Quote from: SHAFTRDo you think it is more difficult to write a Magnolia like film that follows numerous amount of characters and their interactions

or....

a Punch-Drunk Love like film that follows one character.

For a long time I thought the ensemble would be tougher, but I think concentrating on one character is tougher.  I can think of half stories for many characters....thinking through an entire story for one character seems to be tougher.

Thoughts?


Depends on the scope you want to get.     For all the Magnolias we have,  there's Rat Race's (new version)    and for all the Punch Drunk Love's  , we have  Mr. Deed's (errr... new version)

It all depends on how skilled a writer/director is.
context, context, context.

Gold Trumpet

I'm going with many characters, definitely. My main reason is that with many characters you gotta worry about placement of all the characters and realize how much you can have a character really stand for only when they only appear in a few scenes. An example would be with Boogie Nights and many of the smaller characters who really have scenes that are of great dramatic importance. William H. Macy with the murder of his wife and then his own suicide. The scene is given a dramatic punch, but the movie quickly moves on and forgets the impact. I just felt the movie was tossing to the side something that should have been more impactful.

TheVoiceOfNick

I think writing many characters is more difficult... you have to make sure you fully develop the character in less time than you would normally have to develop a character.  Also, you have to make sure that each character has his/her own voice... you can't write 12 characters that all have the same intentions and psychological likenesses.  They need to all be different, and that's difficult for a novice writer to do.

©brad

i think it depends. a lot of writers will tell you (including PTA) that writing ensemble pieces w/ many characters is actually easier, because when you are unsure about a certain scene of if something isn't working you can simply cut to someone else. however, with one protagonist, you're always on him, and you have no choice but to flesh it out and make it work.
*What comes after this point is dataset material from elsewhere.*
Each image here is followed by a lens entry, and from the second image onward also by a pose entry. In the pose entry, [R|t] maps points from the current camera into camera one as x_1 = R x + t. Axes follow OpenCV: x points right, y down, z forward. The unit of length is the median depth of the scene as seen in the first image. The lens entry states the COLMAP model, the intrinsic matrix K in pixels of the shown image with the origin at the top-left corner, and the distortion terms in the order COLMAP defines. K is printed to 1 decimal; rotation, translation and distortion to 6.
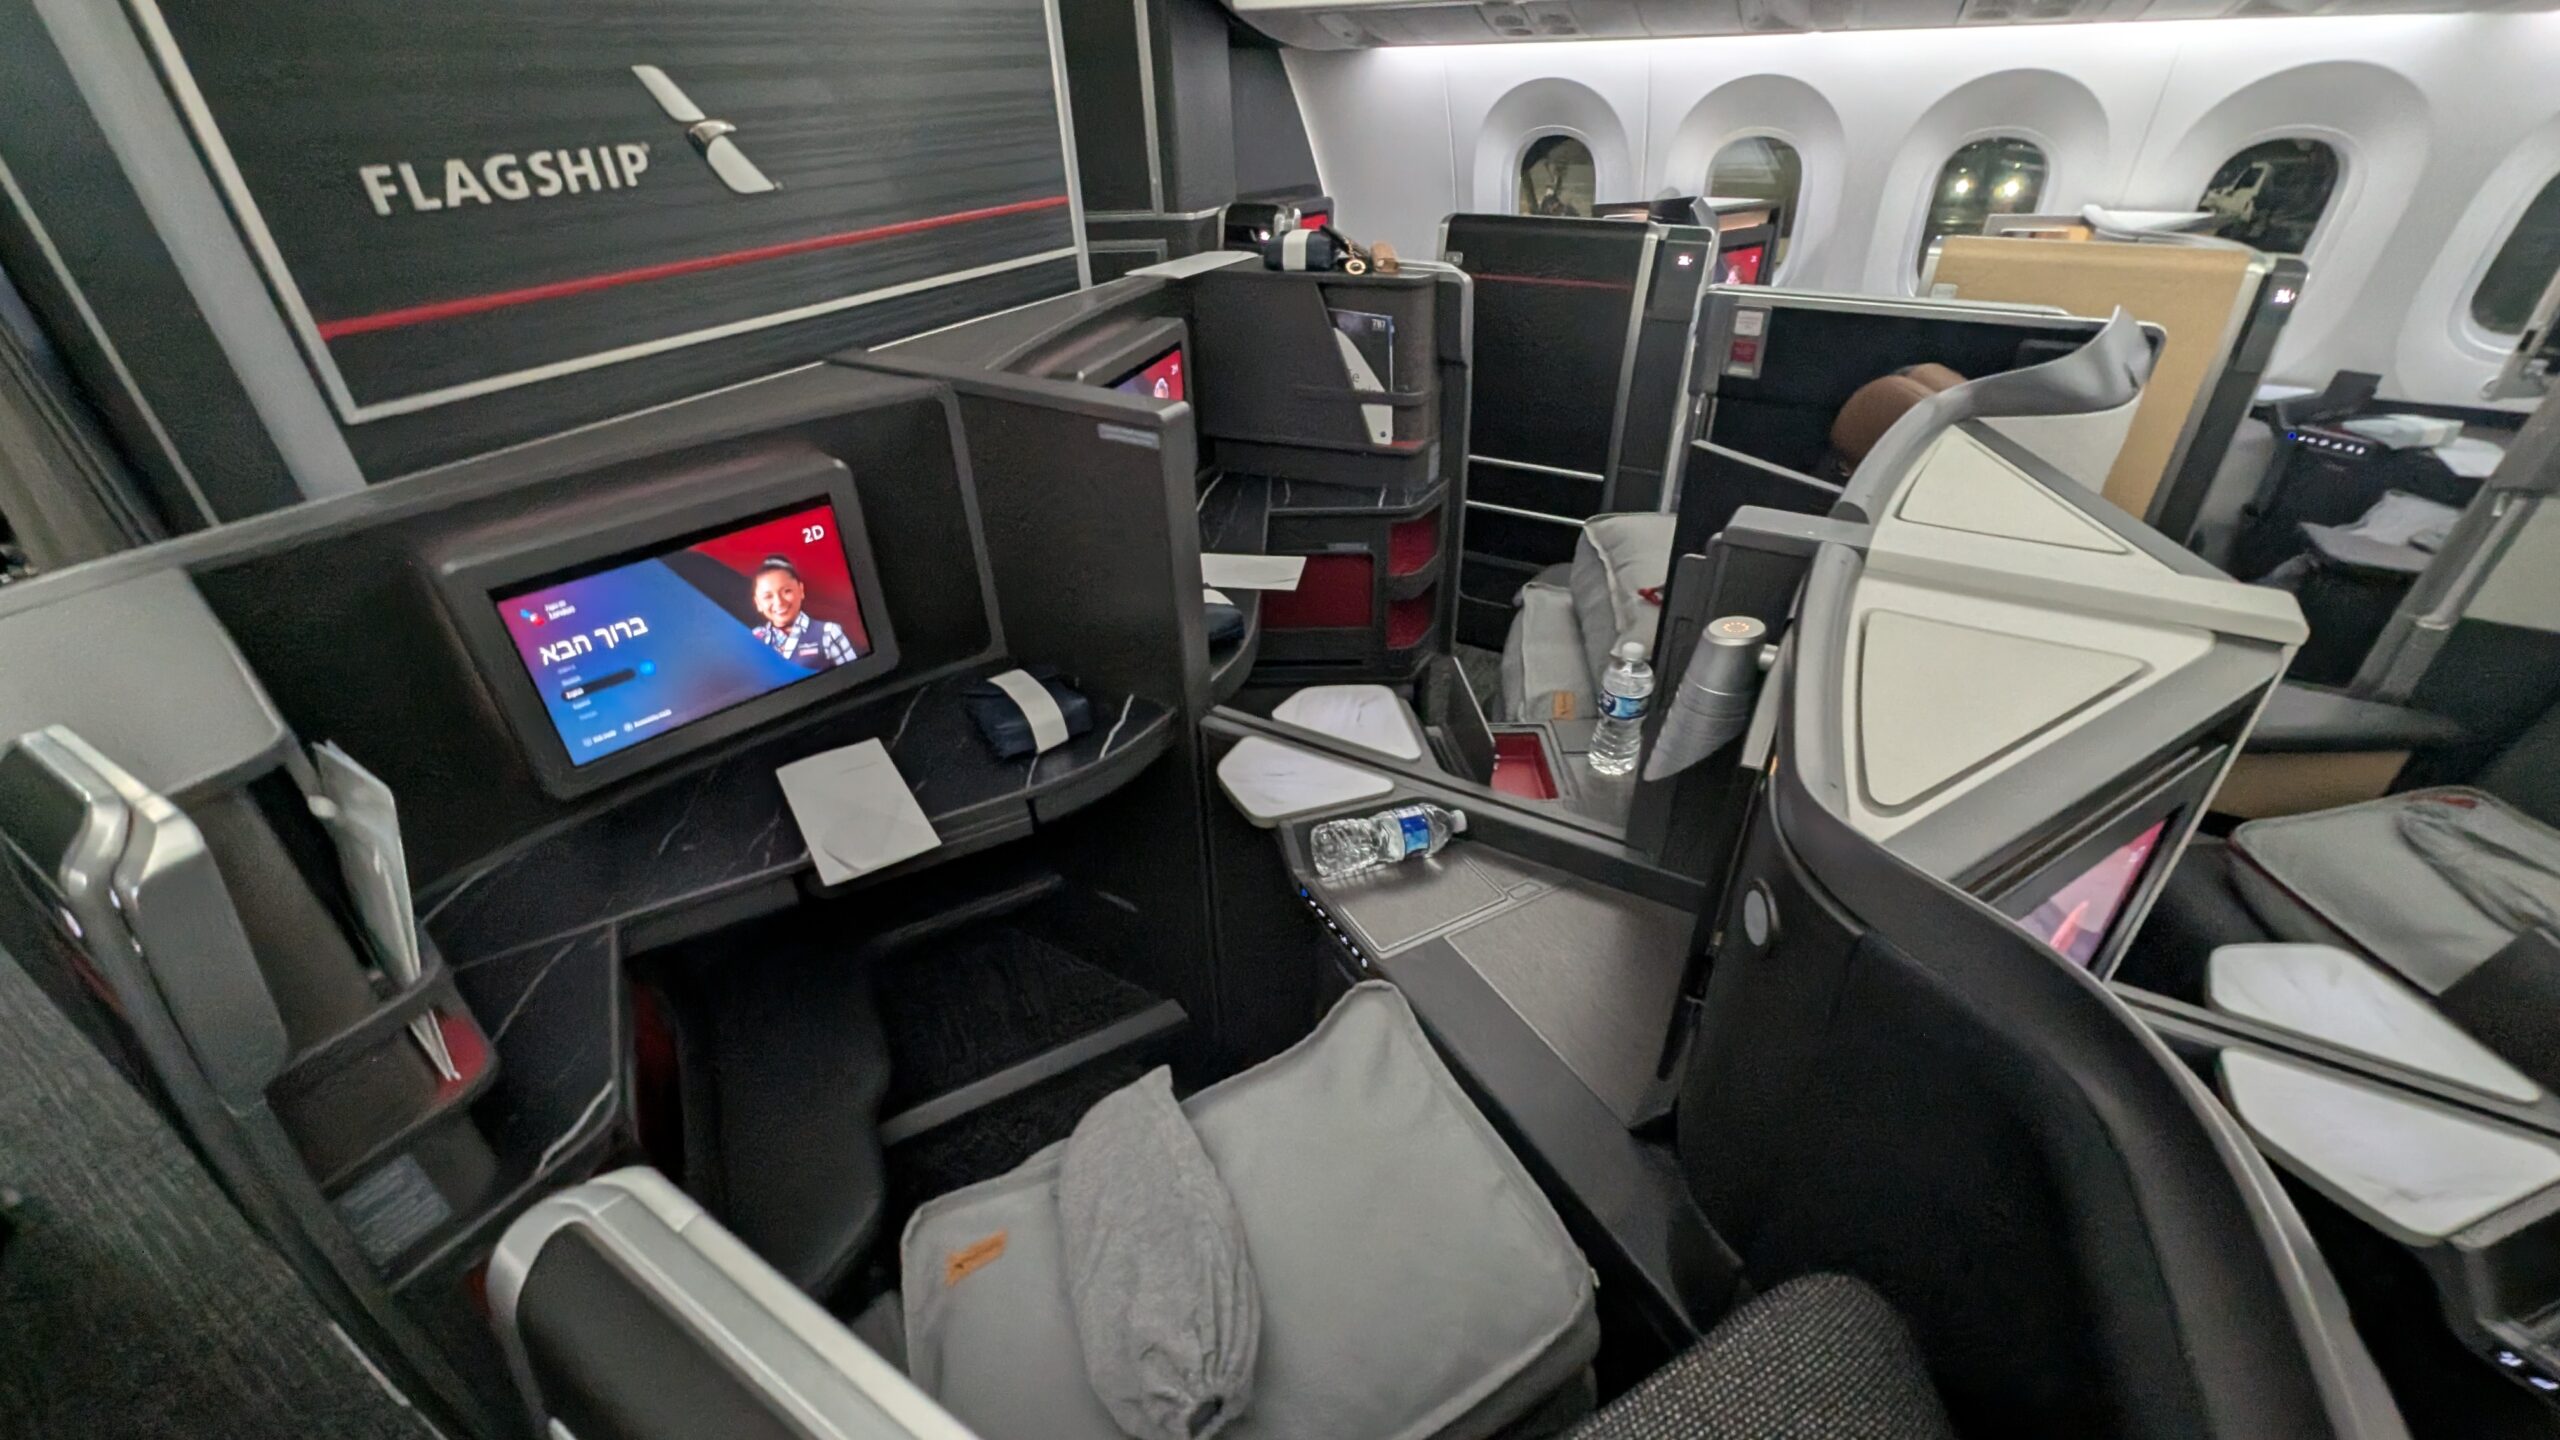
lens RADIAL K [[1047.2, 0, 1279.9], [0, 1047.2, 726.2], [0, 0, 1]] dist [0.001195, -0.000578]
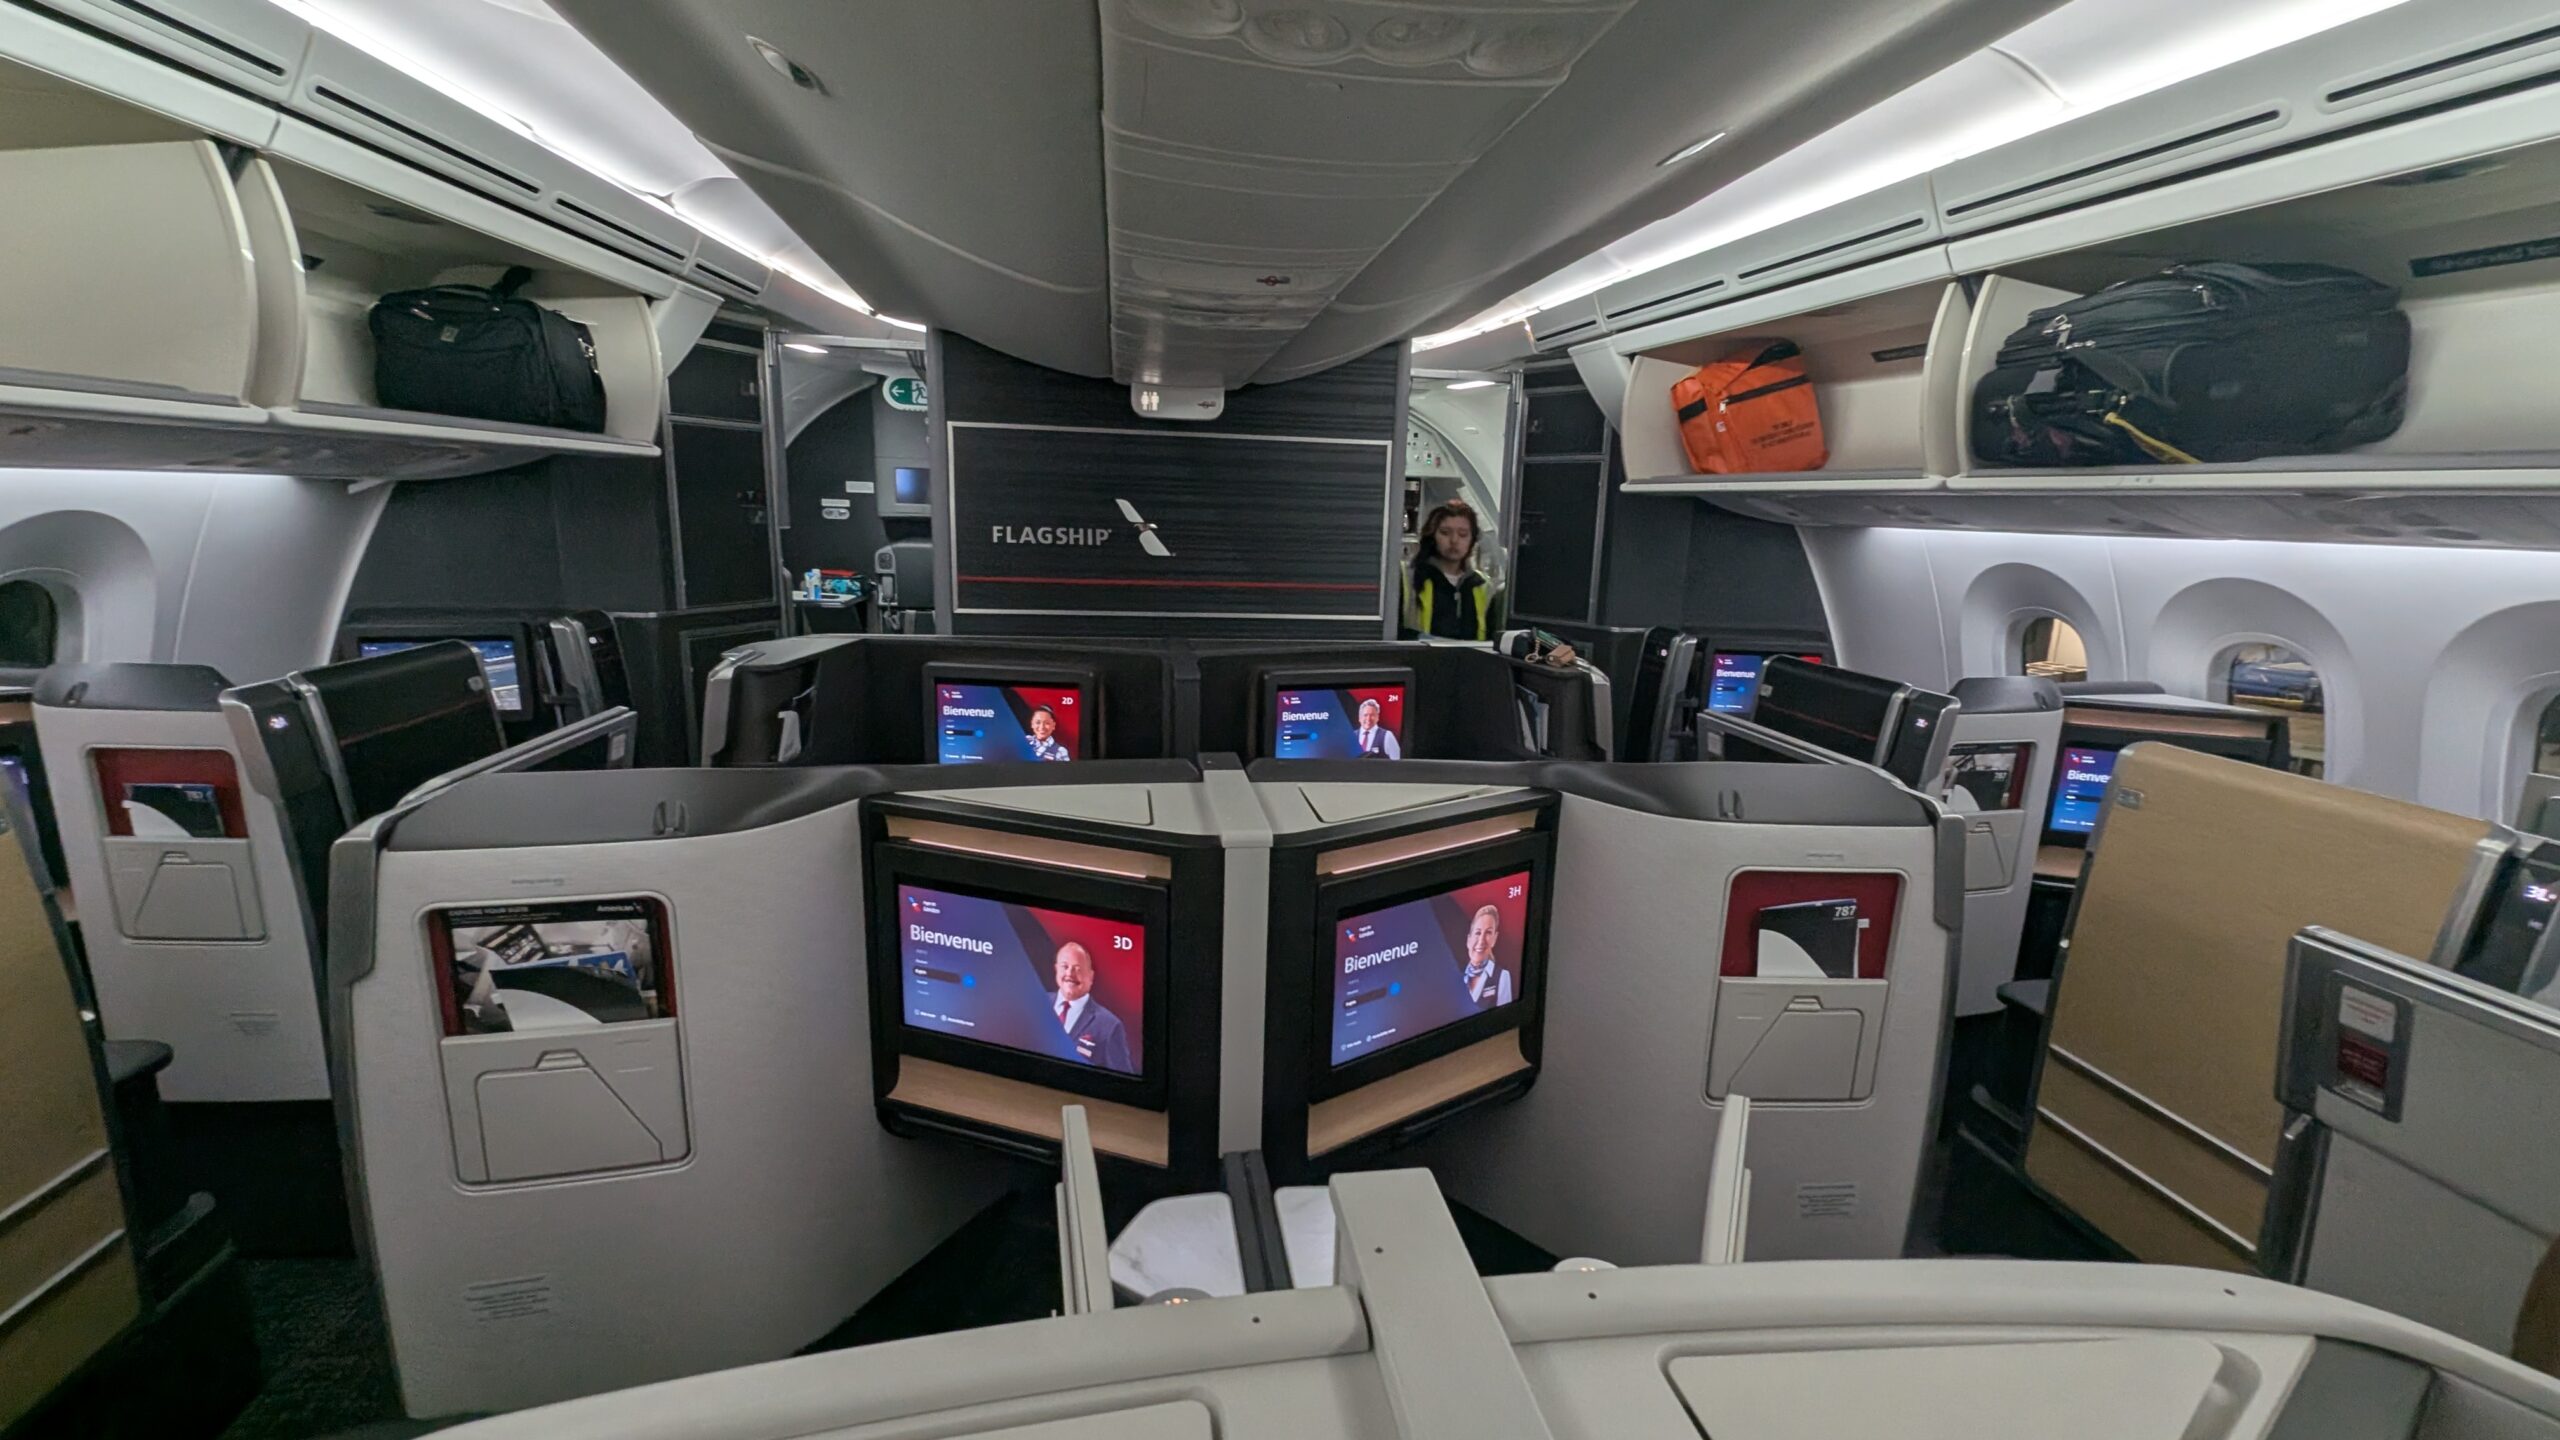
lens RADIAL K [[1047.2, 0, 1284.2], [0, 1047.2, 719.4], [0, 0, 1]] dist [0.001195, -0.000578]
pose [[0.642890, 0.199420, -0.739543, 1.296663], [-0.457806, 0.874119, -0.162265, -0.017681], [0.614090, 0.442886, 0.653258, -0.033934]]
i would say that an ensemble piece would be more difficult to do successfully. how do you tell a story w/ many different ppl and make it balanced and well-structured? it's tough.

Raikus

I think it's harder to write an ensemble piece.

I think it's harder to direct a single story.

If you're writing, the story has to account for all the characters and, like GT mentioned, you have to make them each stand out when doing so. Having a non-linear story that interweaves is very difficult but the payoffs are massive.

If you're directing, you have to make the one story shine its utmost. It also usually means you're solely dependent on the linear story and a handful of actors to bring the whole thing (story, acting, feeling, style) to the forefront. Again, making a single storyline work pays massive dividends.